Williams has worked hard to hone his craft in recent years by studying music at SUNY Purchase, comparing the process to his years of intense athletic training. “When you play baseball at the level that we played in the big leagues, you have to do everything in your power to be ready through repetition,” he says. “You play catch, hit the ball, do all the drills, because you can’t call time-out in a big situation — game tied, bottom of the ninth inning, down two runs, bases loaded. In music, you have to do your scales and practice your arpeggios, in the same fashion. If you are performing in a concert, in the middle of an improvisation, playing through some chord changes, you can’t stop the band and start over again.”
Yet despite his lifelong love of music, Williams was the rare major-league hitter who didn’t have a signature pop song played over the stadium speakers when he stepped up to the plate. “It was kind of distracting to me,” he says. “I’m trying to concentrate, to hit [a pitch from] a guy throwing 95 miles an hour. I don’t want to be thinking about Clapton or B.B. King in the middle of the at-bat. And in old-school baseball, I never heard that Mickey Mantle had a favorite song coming up to bat.”

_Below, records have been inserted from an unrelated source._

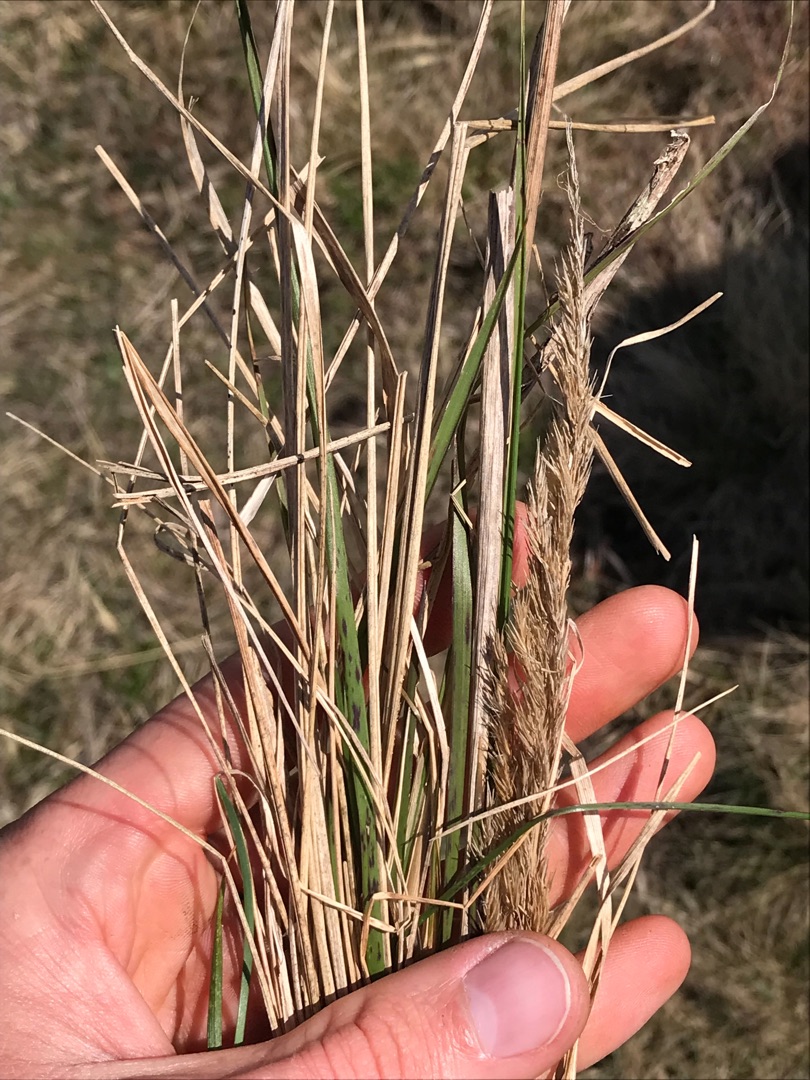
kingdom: Plantae
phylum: Tracheophyta
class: Liliopsida
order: Poales
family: Poaceae
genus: Calamagrostis
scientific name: Calamagrostis epigejos
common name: Bjerg-rørhvene
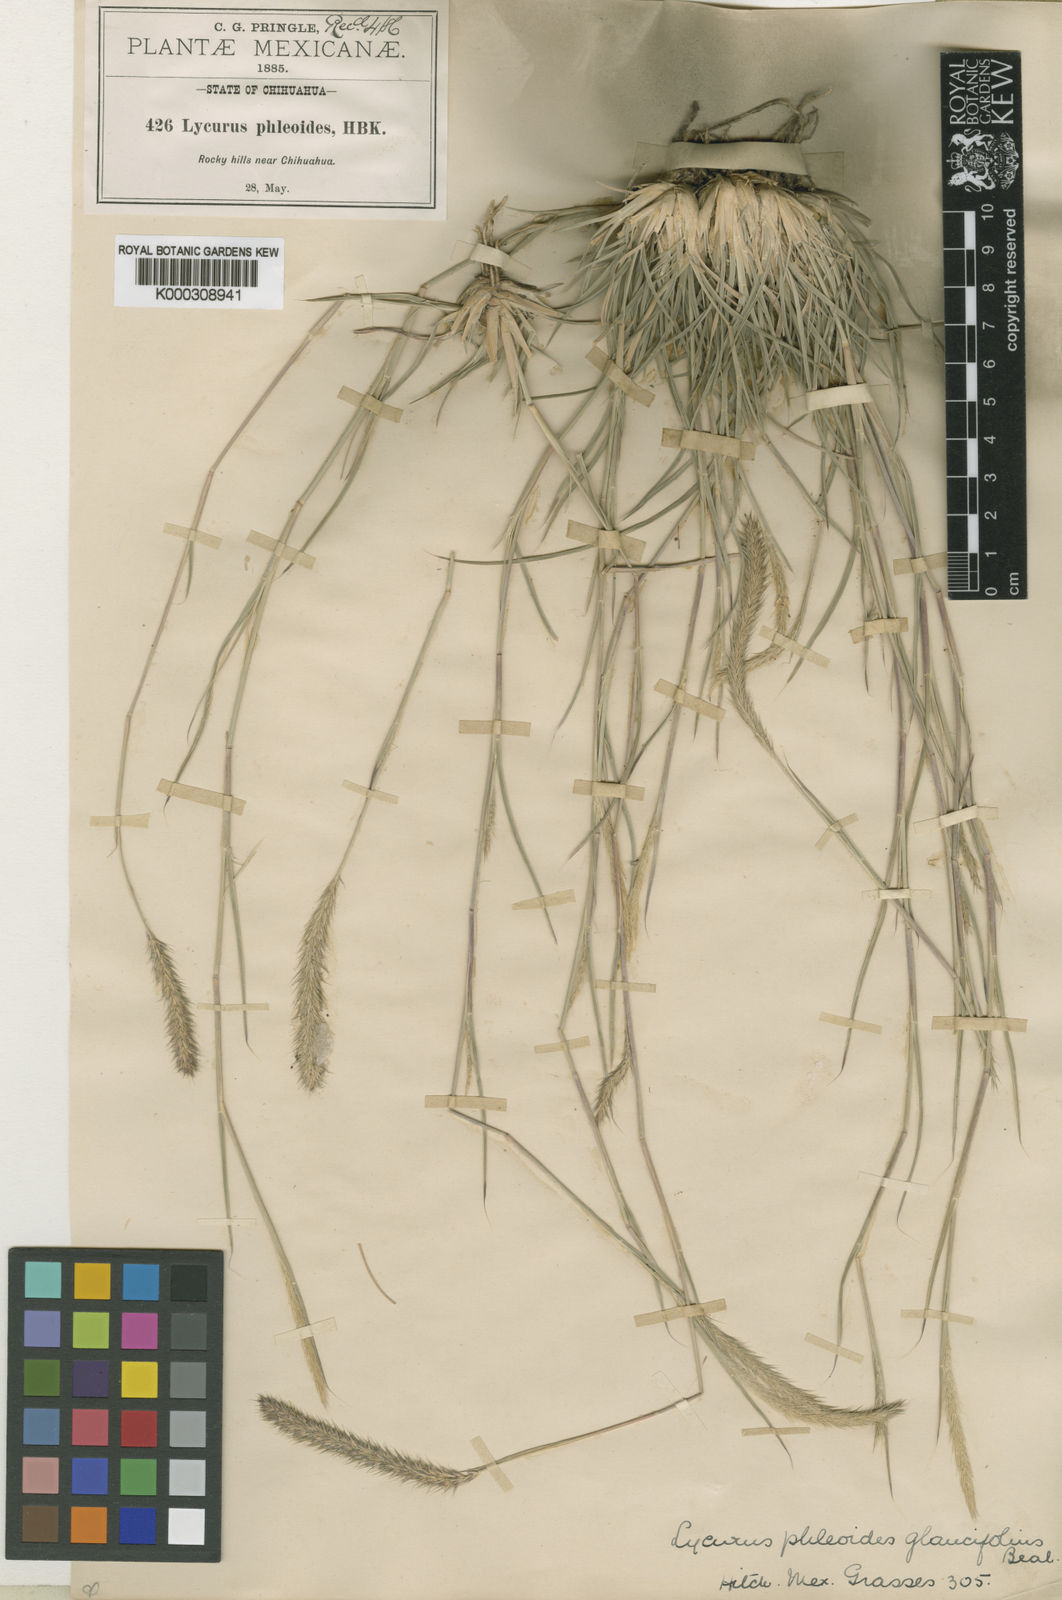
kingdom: Plantae
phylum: Tracheophyta
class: Liliopsida
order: Poales
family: Poaceae
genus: Muhlenbergia
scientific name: Muhlenbergia alopecuroides
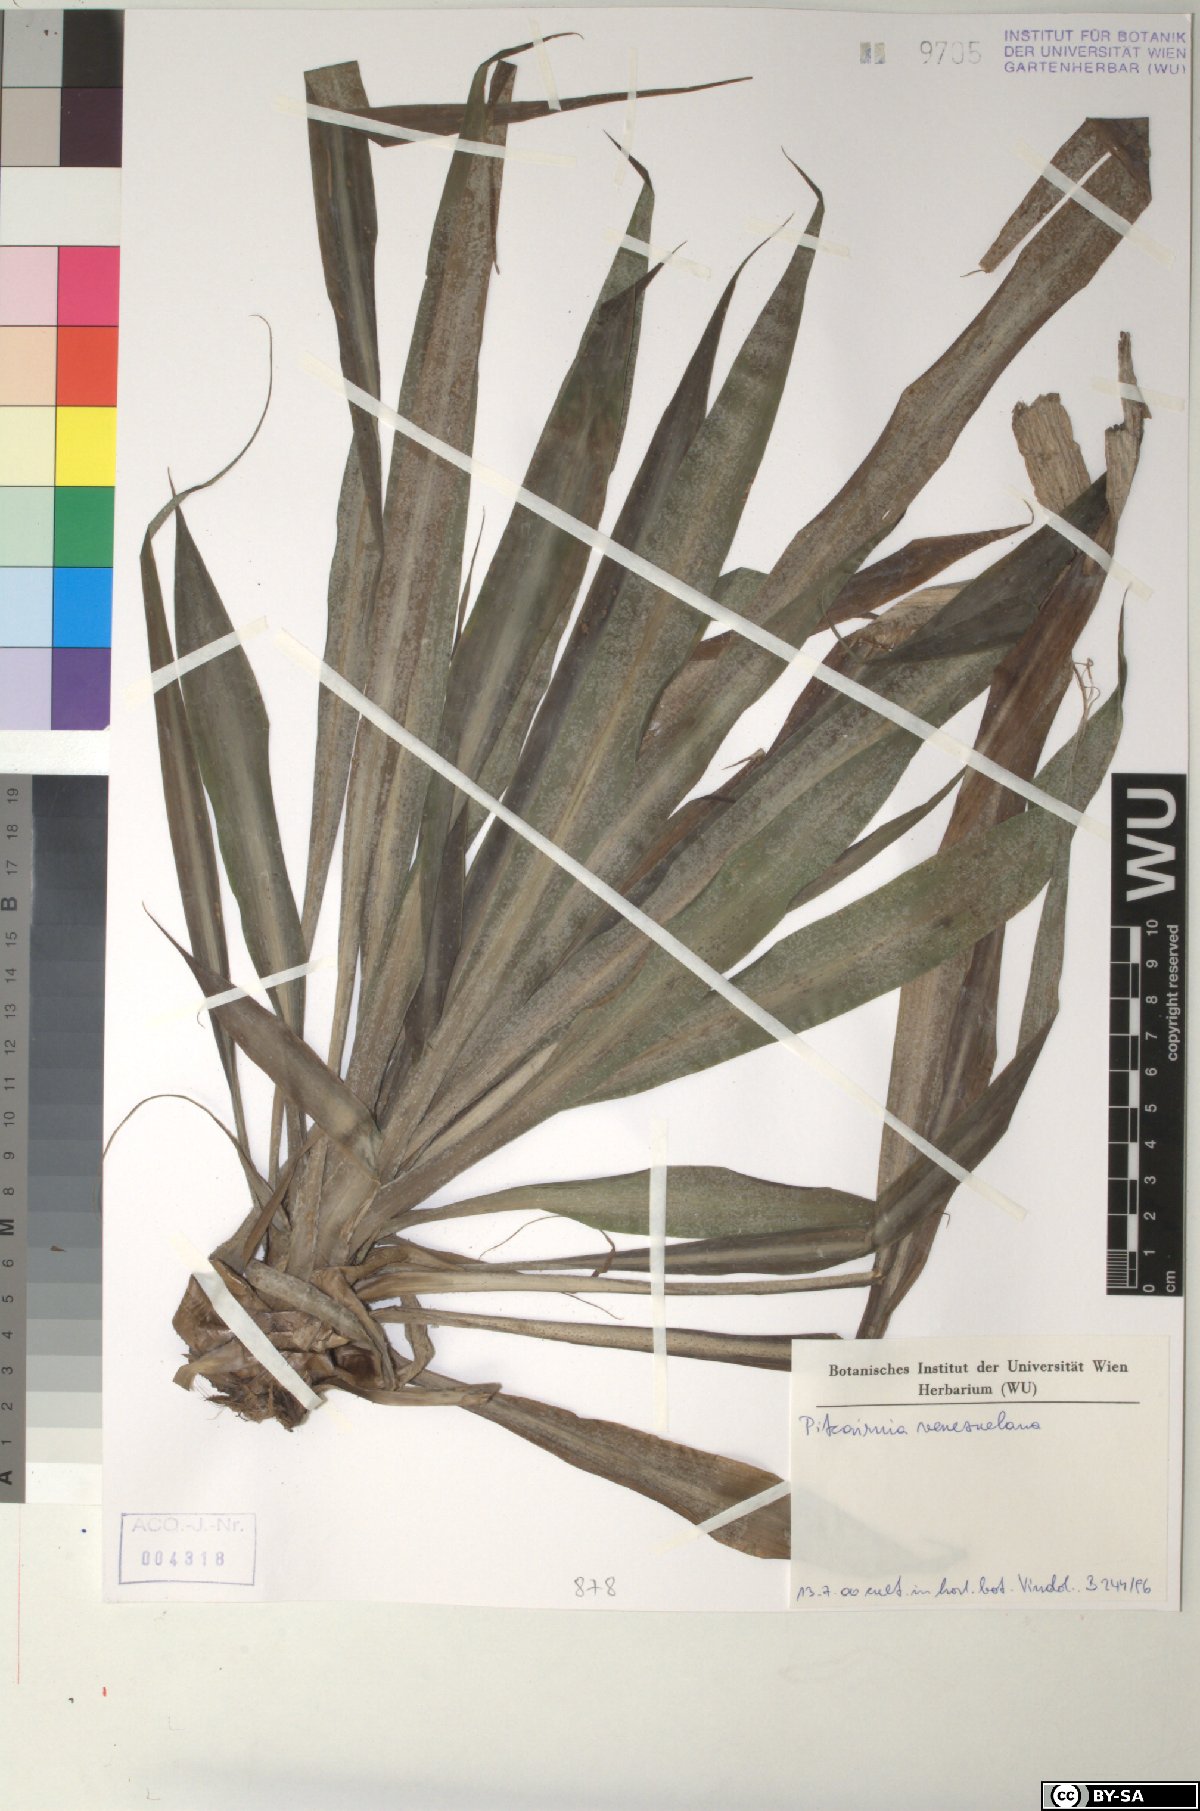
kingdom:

What’s more, Williams says his fellow Yankees didn’t always appreciate his musical stylings back in his major-league days. “I used to bring my guitar all the time on plane rides and the bus,” he laughs. “I happened to sit behind or in front of Derek [Jeter]. He used to tell me to shut up. I’d drive him crazy! I would try to serenade him, but he would have none of it after a game. Everybody’s sleeping, and I’m trying to play some blues right in his ear.”
Though Williams says he may never formally retire from baseball — “I’ll be 75 and still think I can hit out there,” he jokes — music is undeniably his primary focus now. “I have a lot of ways to go as far as my music knowledge is concerned. But it’s a lot more relaxing than going through a grueling 162-game schedule and trying to produce and be part of that great Yankee legacy.”